[Start of section]
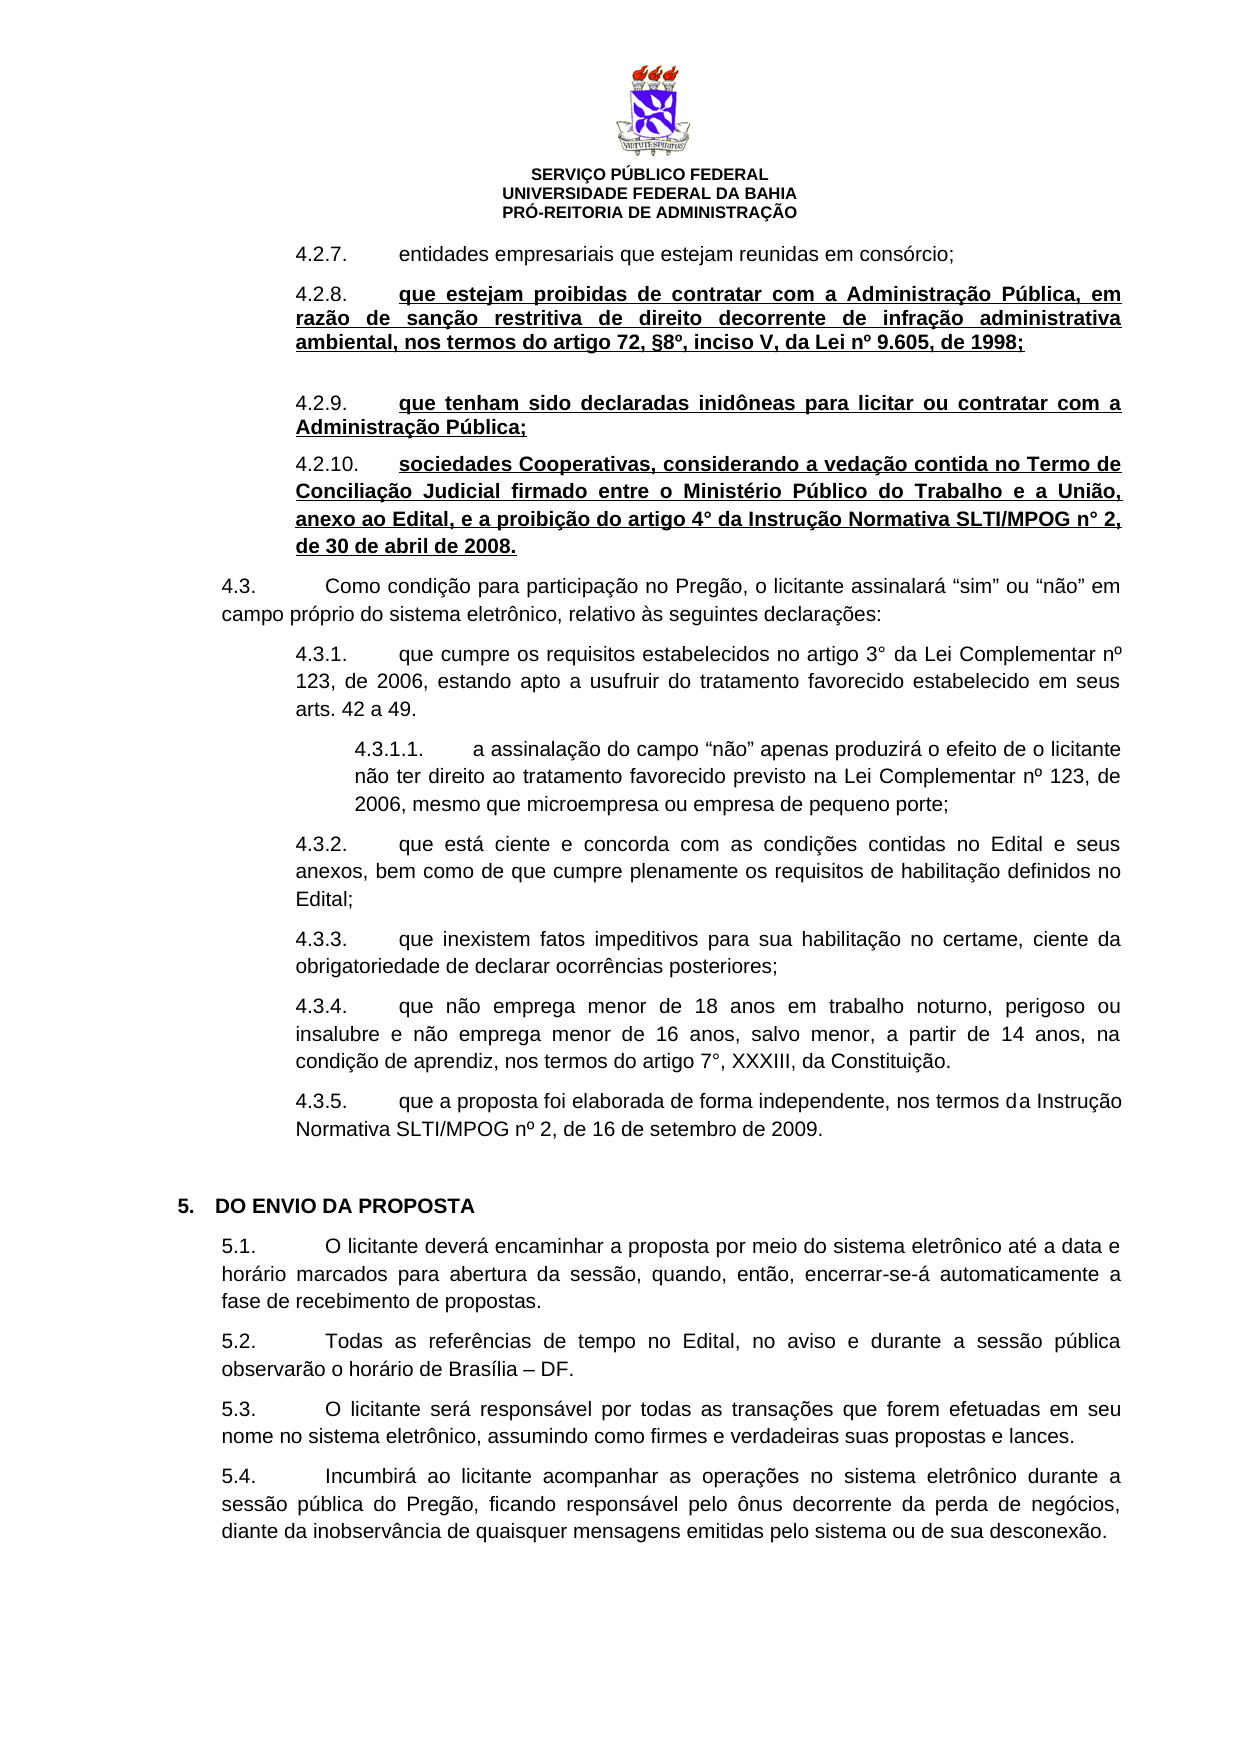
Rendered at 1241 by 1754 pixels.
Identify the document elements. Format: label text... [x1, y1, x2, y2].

list sociedades Cooperativas, considerando a vedação contida no Termo de Conciliação Judicial firmado entre o Ministério Público do Trabalho e a União, anexo ao Edital, e a proibição do artigo 4° da Instrução Normativa SLTI/MPOG n° 2, de 30 de abril de 2008. [295, 451, 1122, 500]
list que cumpre os requisitos estabelecidos no artigo 3° da Lei Complementar nº 123, de 2006, estando apto a usufruir do tratamento favorecido estabelecido em seus arts. 42 a 49. [295, 641, 1122, 720]
list que está ciente e concorda com as condições contidas no Edital e seus anexos, bem como de que cumpre plenamente os requisitos de habilitação definidos no Edital; [295, 831, 1122, 910]
list Incumbirá ao licitante acompanhar as operações no sistema eletrônico durante a sessão pública do Pregão, ficando responsável pelo ônus decorrente da perda de negócios, diante da inobservância de quaisquer mensagens emitidas pelo sistema ou de sua desconexão. [221, 1464, 1122, 1543]
list Todas as referências de tempo no Edital, no aviso e durante a sessão pública observarão o horário de Brasília – DF. [221, 1329, 1122, 1380]
text DO ENVIO DA PROPOSTA [177, 1194, 1122, 1218]
list que inexistem fatos impeditivos para sua habilitação no certame, ciente da obrigatoriedade de declarar ocorrências posteriores; [295, 926, 1122, 978]
list que estejam proibidas de contratar com a Administração Pública, em razão de sanção restritiva de direito decorrente de infração administrativa ambiental, nos termos do artigo 72, §8º, inciso V, da Lei nº 9.605, de 1998; [295, 328, 1122, 353]
list que tenham sido declaradas inidôneas para licitar ou contratar com a Administração Pública; [295, 391, 1122, 439]
list O licitante deverá encaminhar a proposta por meio do sistema eletrônico até a data e horário marcados para abertura da sessão, quando, então, encerrar-se-á automaticamente a fase de recebimento de propostas. [221, 1234, 1122, 1313]
list que não emprega menor de 18 anos em trabalho noturno, perigoso ou insalubre e não emprega menor de 16 anos, salvo menor, a partir de 14 anos, na condição de aprendiz, nos termos do artigo 7°, XXXIII, da Constituição. [295, 994, 1122, 1073]
list a assinalação do campo “não” apenas produzirá o efeito de o licitante não ter direito ao tratamento favorecido previsto na Lei Complementar nº 123, de 2006, mesmo que microempresa ou empresa de pequeno porte; [354, 736, 1122, 815]
list sociedades Cooperativas, considerando a vedação contida no Termo de Conciliação Judicial firmado entre o Ministério Público do Trabalho e a União, anexo ao Edital, e a proibição do artigo 4° da Instrução Normativa SLTI/MPOG n° 2, de 30 de abril de 2008. [295, 501, 1122, 527]
list O licitante será responsável por todas as transações que forem efetuadas em seu nome no sistema eletrônico, assumindo como firmes e verdadeiras suas propostas e lances. [221, 1396, 1122, 1448]
list sociedades Cooperativas, considerando a vedação contida no Termo de Conciliação Judicial firmado entre o Ministério Público do Trabalho e a União, anexo ao Edital, e a proibição do artigo 4° da Instrução Normativa SLTI/MPOG n° 2, de 30 de abril de 2008. [295, 528, 1122, 558]
picture [616, 64, 691, 158]
list entidades empresariais que estejam reunidas em consórcio; [295, 242, 1122, 266]
list que estejam proibidas de contratar com a Administração Pública, em razão de sanção restritiva de direito decorrente de infração administrativa ambiental, nos termos do artigo 72, §8º, inciso V, da Lei nº 9.605, de 1998; [295, 282, 1122, 327]
list Como condição para participação no Pregão, o licitante assinalará “sim” ou “não” em campo próprio do sistema eletrônico, relativo às seguintes declarações: [221, 574, 1122, 625]
list que a proposta foi elaborada de forma independente, nos termos da Instrução Normativa SLTI/MPOG nº 2, de 16 de setembro de 2009. [295, 1089, 1122, 1140]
[End of section]
▶ _TASK PROMPT_
Quote the records above in full, dropping each picture.

▶ _SOLVED EXERCISE_
Rendered at 1241 by 1754 pixels.
Identify the document elements. Format: label text... [x1, y1, x2, y2].

list sociedades Cooperativas, considerando a vedação contida no Termo de Conciliação Judicial firmado entre o Ministério Público do Trabalho e a União, anexo ao Edital, e a proibição do artigo 4° da Instrução Normativa SLTI/MPOG n° 2, de 30 de abril de 2008. [295, 451, 1122, 500]
list que cumpre os requisitos estabelecidos no artigo 3° da Lei Complementar nº 123, de 2006, estando apto a usufruir do tratamento favorecido estabelecido em seus arts. 42 a 49. [295, 641, 1122, 720]
list que está ciente e concorda com as condições contidas no Edital e seus anexos, bem como de que cumpre plenamente os requisitos de habilitação definidos no Edital; [295, 831, 1122, 910]
list Incumbirá ao licitante acompanhar as operações no sistema eletrônico durante a sessão pública do Pregão, ficando responsável pelo ônus decorrente da perda de negócios, diante da inobservância de quaisquer mensagens emitidas pelo sistema ou de sua desconexão. [221, 1464, 1122, 1543]
list Todas as referências de tempo no Edital, no aviso e durante a sessão pública observarão o horário de Brasília – DF. [221, 1329, 1122, 1380]
text DO ENVIO DA PROPOSTA [177, 1194, 1122, 1218]
list que inexistem fatos impeditivos para sua habilitação no certame, ciente da obrigatoriedade de declarar ocorrências posteriores; [295, 926, 1122, 978]
list que estejam proibidas de contratar com a Administração Pública, em razão de sanção restritiva de direito decorrente de infração administrativa ambiental, nos termos do artigo 72, §8º, inciso V, da Lei nº 9.605, de 1998; [295, 328, 1122, 353]
list que tenham sido declaradas inidôneas para licitar ou contratar com a Administração Pública; [295, 391, 1122, 439]
list O licitante deverá encaminhar a proposta por meio do sistema eletrônico até a data e horário marcados para abertura da sessão, quando, então, encerrar-se-á automaticamente a fase de recebimento de propostas. [221, 1234, 1122, 1313]
list que não emprega menor de 18 anos em trabalho noturno, perigoso ou insalubre e não emprega menor de 16 anos, salvo menor, a partir de 14 anos, na condição de aprendiz, nos termos do artigo 7°, XXXIII, da Constituição. [295, 994, 1122, 1073]
list a assinalação do campo “não” apenas produzirá o efeito de o licitante não ter direito ao tratamento favorecido previsto na Lei Complementar nº 123, de 2006, mesmo que microempresa ou empresa de pequeno porte; [354, 736, 1122, 815]
list sociedades Cooperativas, considerando a vedação contida no Termo de Conciliação Judicial firmado entre o Ministério Público do Trabalho e a União, anexo ao Edital, e a proibição do artigo 4° da Instrução Normativa SLTI/MPOG n° 2, de 30 de abril de 2008. [295, 501, 1122, 527]
list O licitante será responsável por todas as transações que forem efetuadas em seu nome no sistema eletrônico, assumindo como firmes e verdadeiras suas propostas e lances. [221, 1396, 1122, 1448]
list sociedades Cooperativas, considerando a vedação contida no Termo de Conciliação Judicial firmado entre o Ministério Público do Trabalho e a União, anexo ao Edital, e a proibição do artigo 4° da Instrução Normativa SLTI/MPOG n° 2, de 30 de abril de 2008. [295, 528, 1122, 558]
picture [616, 64, 691, 158]
list entidades empresariais que estejam reunidas em consórcio; [295, 242, 1122, 266]
list que estejam proibidas de contratar com a Administração Pública, em razão de sanção restritiva de direito decorrente de infração administrativa ambiental, nos termos do artigo 72, §8º, inciso V, da Lei nº 9.605, de 1998; [295, 282, 1122, 327]
list Como condição para participação no Pregão, o licitante assinalará “sim” ou “não” em campo próprio do sistema eletrônico, relativo às seguintes declarações: [221, 574, 1122, 625]
list que a proposta foi elaborada de forma independente, nos termos da Instrução Normativa SLTI/MPOG nº 2, de 16 de setembro de 2009. [295, 1089, 1122, 1140]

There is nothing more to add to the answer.